Regret of Queueing Bandits

Monday, September 17, 2018 - 4:00pm to Tuesday, September 18, 2018 - 4:55pm

Event Calendar Category

LIDS Seminar Series

Speaker Name

Sanjay Shakkottai

Affiliation

University of Texas, Austin

Building and Room Number

32-155

We consider a variant of the multiarmed bandit (MAB) problem where jobs or tasks queue for service, and service rates of different servers (agents) may be unknown. Such (queueing+learning) problems are motivated by a vast range of service systems, including supply and demand in online platforms (e.g., Uber, Lyft, Airbnb, Upwork, etc.), order flow in financial markets (e.g., limit order books), communication systems, and supply chains.

We study algorithms that minimize queue-regret: the expected difference between the queue-lengths (backlogs) obtained by the algorithm, and those obtained by a genie-aided matching algorithm that knows exact service rates. A naive view of this problem would suggest that queue-regret could grow logarithmically: since queue-regret cannot be larger than classical regret, results for the standard MAB problem give algorithms that ensure queue-regret increases no more than logarithmically in time.

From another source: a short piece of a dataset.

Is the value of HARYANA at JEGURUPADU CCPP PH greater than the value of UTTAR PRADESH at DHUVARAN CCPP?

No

Our work shows surprisingly more complex behavior — specifically, the optimal queue-regret decreases with time and scales as O(1/t). We next consider holding-cost regret in multi-class (multiple types of tasks) multi-server (servers/agents have task-type dependent service rate) systems. Holding costs correspond to a system where a linear cost (with respect to time spent in the queue) is incurred for each incomplete task. We consider learning-based variants of the c-mu rule – a classic and well-studied scheduling policy that is used when server/agent service rates are known. We develop algorithms that result in constant expected holding-cost regret (independent of time). The key insight that allows such a regret bound is that service systems we consider exhibit explore-free learning, where no penalty is (eventually) incurred for exploring and learning server/agent rates. We finally discuss the implications of our results on building platforms for matching tasks to servers/agents.

Based on joint work with Subhashini Krishnasamy, Rajat Sen, Ari Arapostathis and Ramesh Johari.

Sanjay Shakkottai received his Ph.D. from the ECE Department at the University of Illinois at Urbana-Champaign in 2002. He is with The University of Texas at Austin, where he is currently the Ashley H. Priddy Centennial Professor in Engineering, the Director of the Wireless Networking and Communications Group (WNCG), and a Professor in the Department of Electrical and Computer Engineering. He received the NSF CAREER award in 2004, and was elected as an IEEE Fellow in 2014. His research interests lie at the intersection of algorithms for resource allocation, statistical learning and networks, with applications to wireless communication networks and online platforms.